Supporters counter that altmetrics capture dimensions of impact that traditional metrics miss, especially outreach, practitioner relevance, and policy engagement. They argue that when used responsibly, altmetrics complement peer review and bibliometric indicators by highlighting real-world resonance and the accessibility of research to non-specialist audiences. Advocates emphasize transparent methodology, field- and year-normalization, and governance measures to mitigate manipulation. In this frame, altmetrics are part of a broader effort to make research assessment more open, multi-dimensional, and timely.
From a traditionalist perspective, critiques sometimes frame altmetrics as inherently biased by online culture or political climate. Proponents respond that any metric system carries biases and that the solution is not to abandon measurement but to design better, more robust systems with guardrails, disclosures, and contextual interpretation. When discussing criticisms tied to ideological shifts or perceptions of online activism, many observers argue that the real issue is not a fundamental flaw in the concept of measuring attention, but the need for responsible use and clear demonstration of how metrics inform decisions without substituting them for expert judgment. See also Leiden Manifesto and DORA for governance recommendations that address these concerns.
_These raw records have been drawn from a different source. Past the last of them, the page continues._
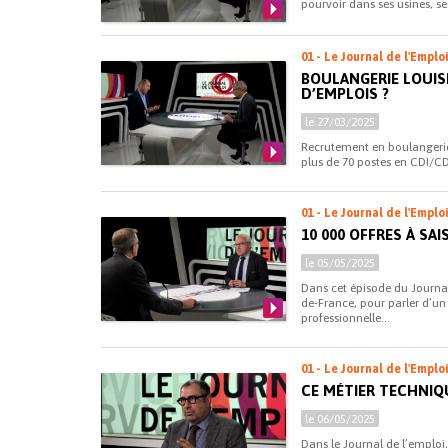
pourvoir dans ses usines, se
01 - Le Journal de l'Emplo
BOULANGERIE LOUISE
D’EMPLOIS ?
le 27/03/2025
Recrutement en boulangerie
plus de 70 postes en CDI/CDD
01 - Le Journal de l'Emplo
10 000 OFFRES À SAI
le 05/05/2025
Dans cet épisode du Journal
de-France, pour parler d’un
professionnelle...
01 - Le Journal de l'Emplo
CE MÉTIER TECHNIQ
le 06/05/2025
Dans le Journal de l’emploi,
Implications for research evaluation and policy
Altmetrics influence how institutions think about research value and how funding decisions are justified. They can provide a more immediate sense of public engagement and knowledge translation, which is attractive in contexts where policy impact or industry relevance matters. Yet the same immediacy can obscure longer-term quality, reproducibility, and methodological rigor. As a result, many evaluators advocate for a balanced approach: use altmetrics alongside traditional indicators and robust qualitative assessments, and apply field- and time-based normalization to avoid penalizing certain disciplines or career stages.
Policy discussions around altmetrics often intersect with broader debates on research governance. Guidelines like the DORA principles and the Leiden Manifesto call for responsible use of metrics, transparency about data sources, and avoidance of one-size-fits-all rankings. Institutions may adopt practices such as clearly documenting how metrics contribute to an evaluation, calibrating expectations by discipline, and ensuring that metrics do not substitute for expert review. See DORA and Leiden Manifesto for detailed frameworks, and see research evaluation for a broader treatment of how metrics inform decisions about hiring, promotion, and funding.